Several groups are working to transition from the current generation of autopilot to an artificial intelligence and machine learning driven autonomous or semiautonomous aviation future. Current systems are hard coded to deal with a limited range of input information consistent with “normal” operations, and the systems are designed to cede control to the pilot for any situation outside these parameters. A team of AI experts from the University College London have researched applications for machine learning algorithms to enable a next generation autopilot system to learn to handle unexpected situations by feeding the computer the responses of trained pilots to similar scenarios in a flight simulator. Over time, the system has demonstrated the ability to respond to engine failures, turbulence, and extreme weather to maintain a level flight profile. The system also shown the ability to fly simulated aircraft with different design characteristics than the model was trained out, demonstrating a great deal of flexibility. While the implementation on an actual aircraft would require a much larger neural network than the network currently required in the simulator, the team’s research points to a promising future for the technology. Several large airplane manufacturers including Boeing and Airbus are working on similar research.
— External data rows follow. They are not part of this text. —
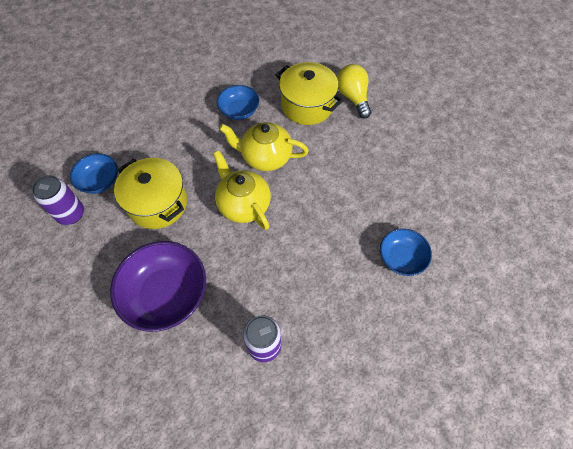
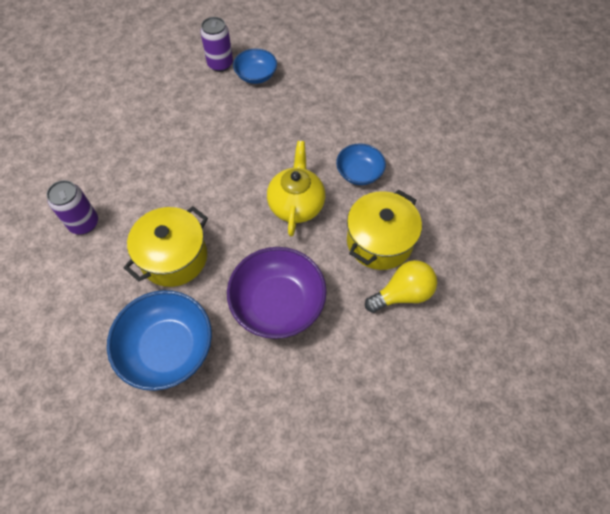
camera: 85 degrees right, 0 degrees up
purple bowl [110,241,206,332] -> purple bowl moved to [227,247,327,339]
yellow pot [114,158,187,229] -> yellow pot moved to [124,206,208,287]
yellow teapot [213,150,271,230] -> none
blue bowl [380,228,432,276] -> blue bowl [107,290,212,391], size x1.72

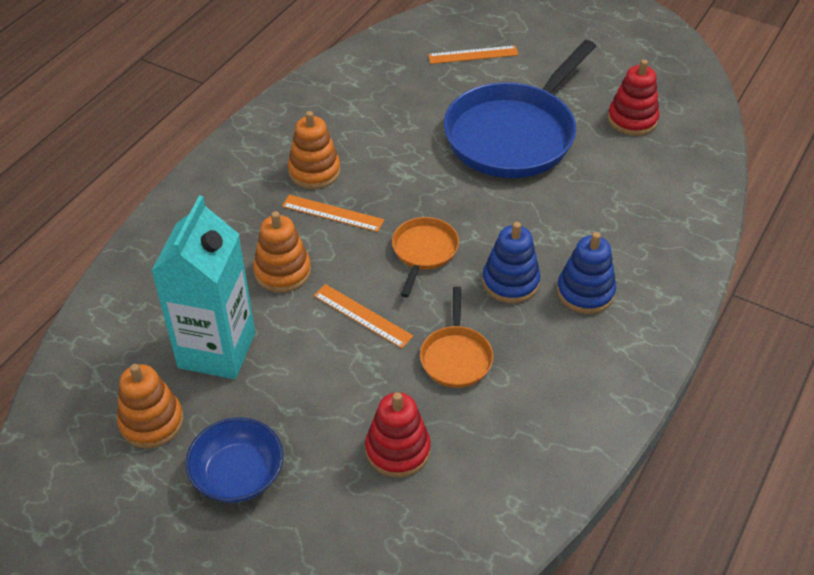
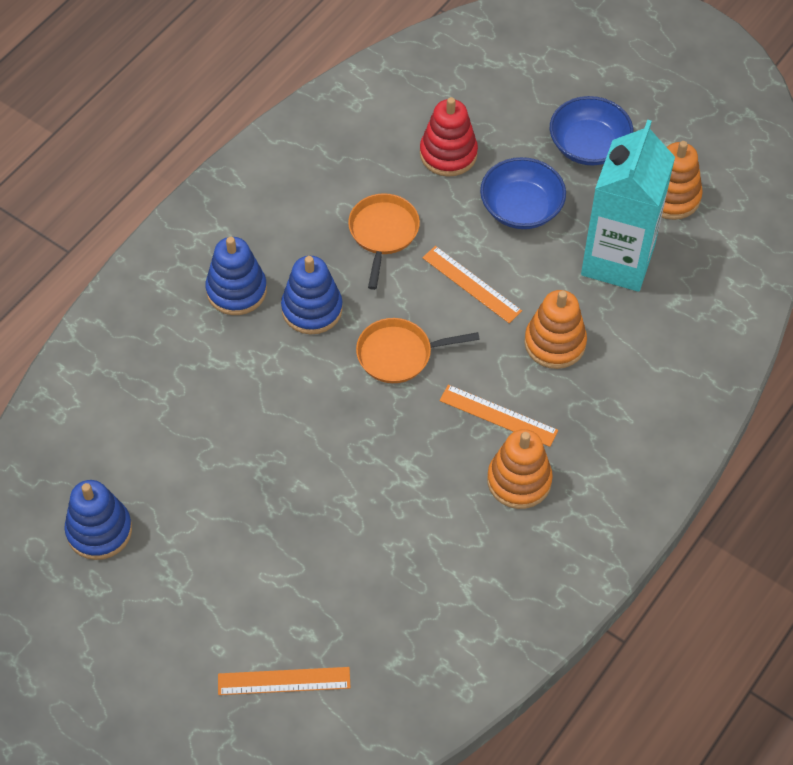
camera: 175 degrees left, 10 degrees up
orange pan [392,217,459,297] -> orange pan turned 60 degrees clockwise [356,318,480,383]
blue pan [444,40,596,178] -> none
red stacking toy [608,59,659,136] -> blue stacking toy [65,480,132,560]
none -> blue bowl [480,157,566,229]

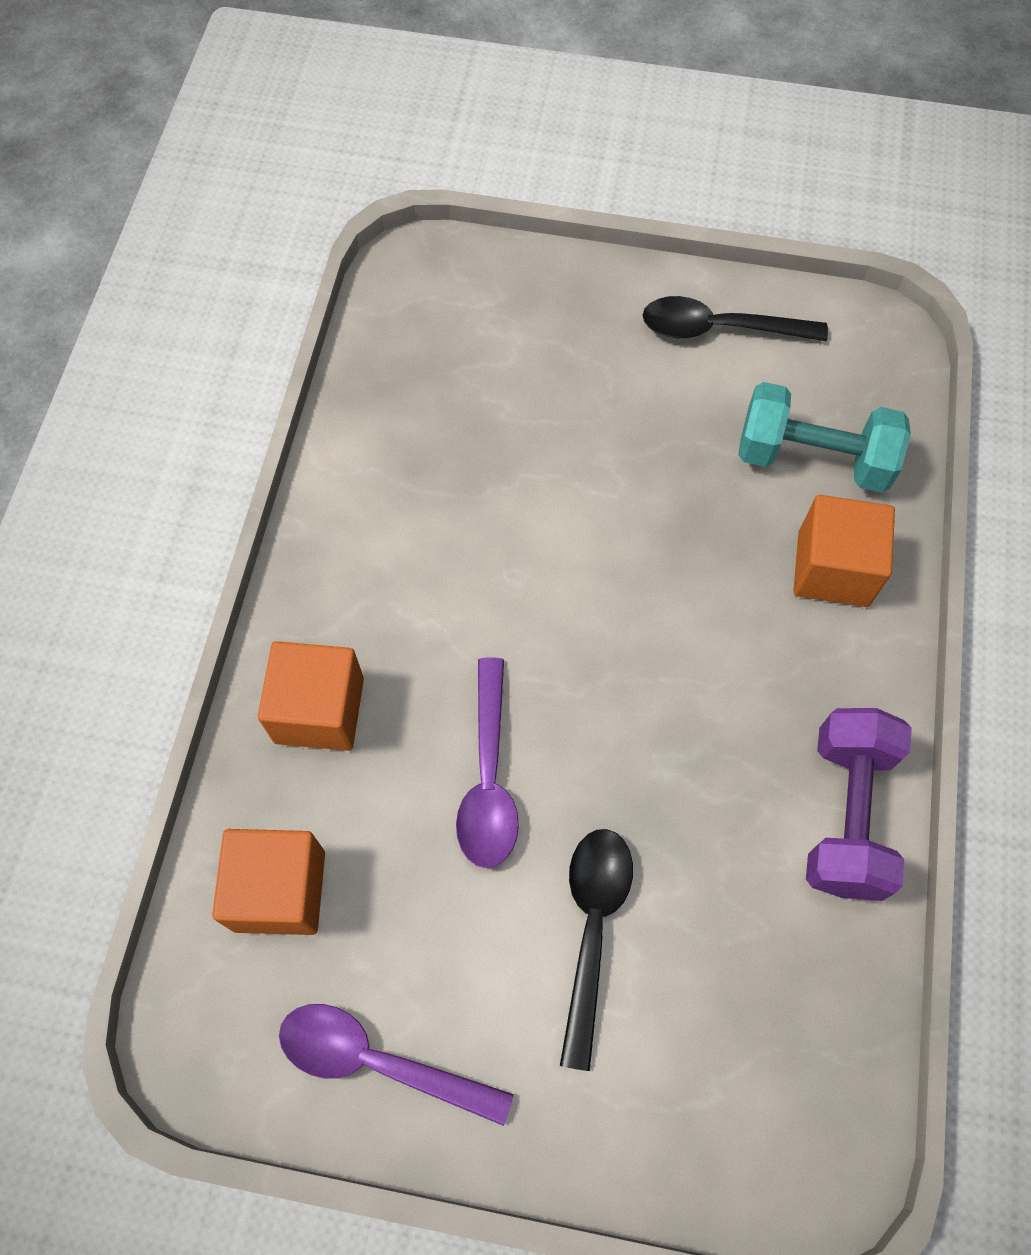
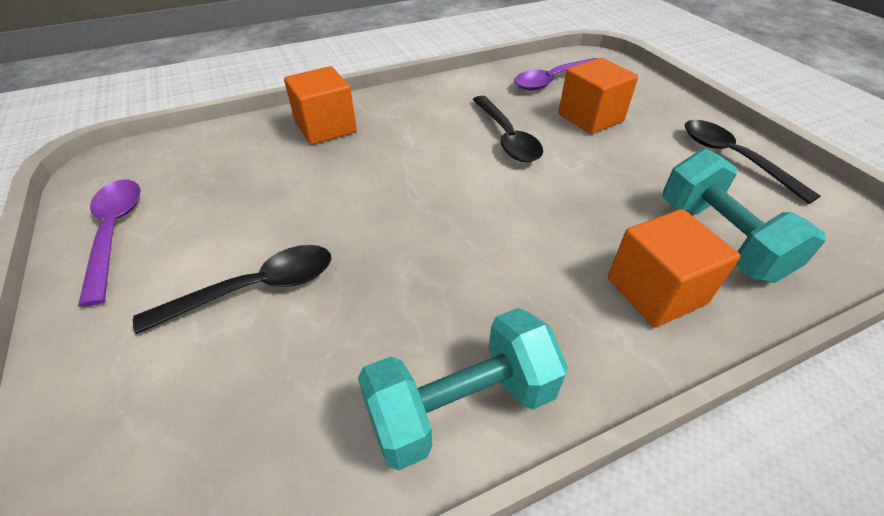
camera: 55 degrees right, 20 degrees down
orange cube [212,829,325,935] -> orange cube moved to [558,58,638,134]
purple spoon [456,657,519,868] -> purple spoon moved to [514,58,598,90]
purple dumbbell [806,708,912,901] -> turquoise dumbbell [358,308,568,470]
none -> black spoon [472,96,543,162]

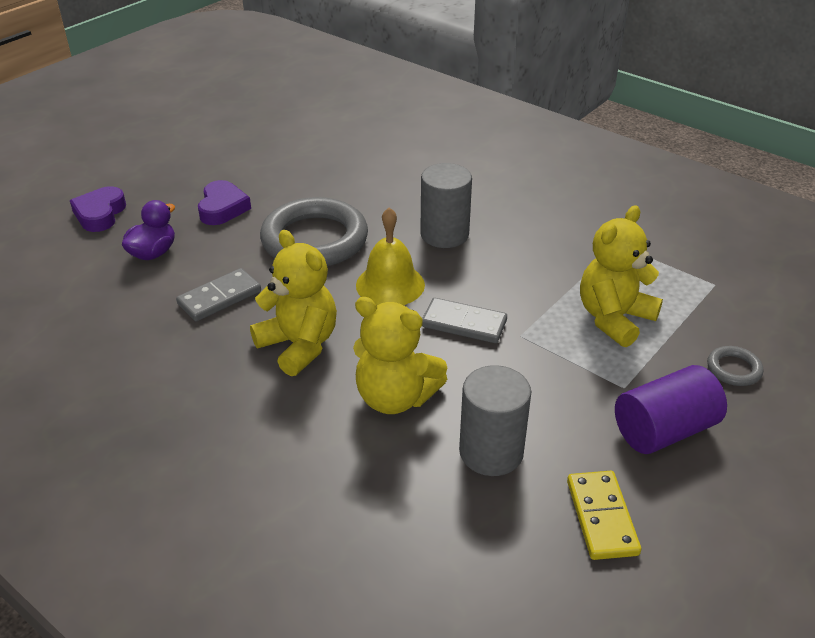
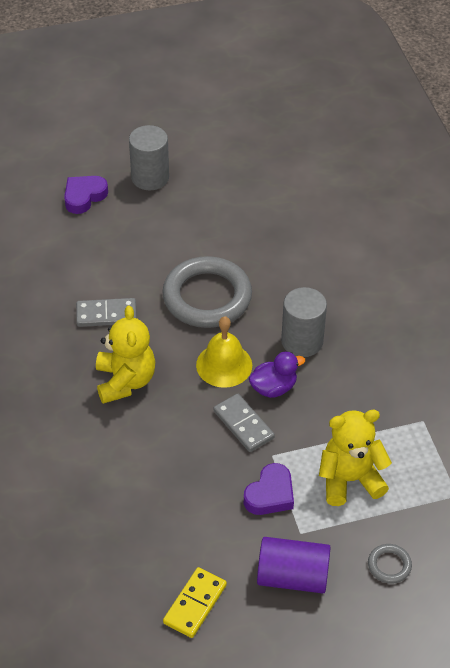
camera: 35 degrees right, 10 degrees up
purple duck [122,200,175,260] -> purple duck moved to [249,352,305,398]
purple heart [198,180,251,225] -> purple heart moved to [244,463,294,515]
yellow teddy bear [353,297,447,414] -> none
grey cylinder [459,365,531,476] -> grey cylinder moved to [129,125,169,190]

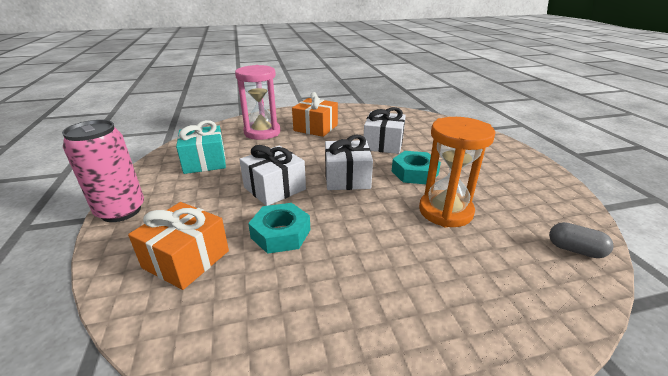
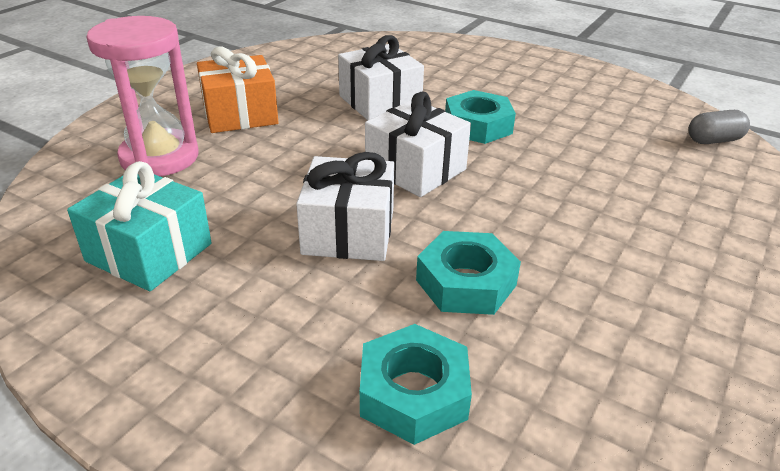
camera: 45 degrees left, 5 degrees up
pink can [62,120,144,222] -> none
orange gift [128,202,229,290] -> turquoise nut [360,324,472,445]
orange hourglass [419,117,495,227] -> none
A key hurdle to overcome is that the functioning of a neural network of the size required to fly an actual airliner would amount to an intractable black box that will make testing and certification by aviation regulatory bodies difficult. Despite the fact that human error accounts for over 80% of modern aircraft incidents, airline travel is the safest it has ever been. Regulators will require a high threshold of proof that these systems are safe and effective before allowing them to transport passengers. Still, the implementation of this next generation of technology will allow airlines to further reduce the number of pilots required from two or three down to a single pilot, reducing the impact of the looming pilot shortage that is currently forecast. These more advanced systems will help alleviate many of the issues that currently arise at the boundary between the current autopilot systems and their manned counterparts, ultimately improving the safety and efficiency of air travel.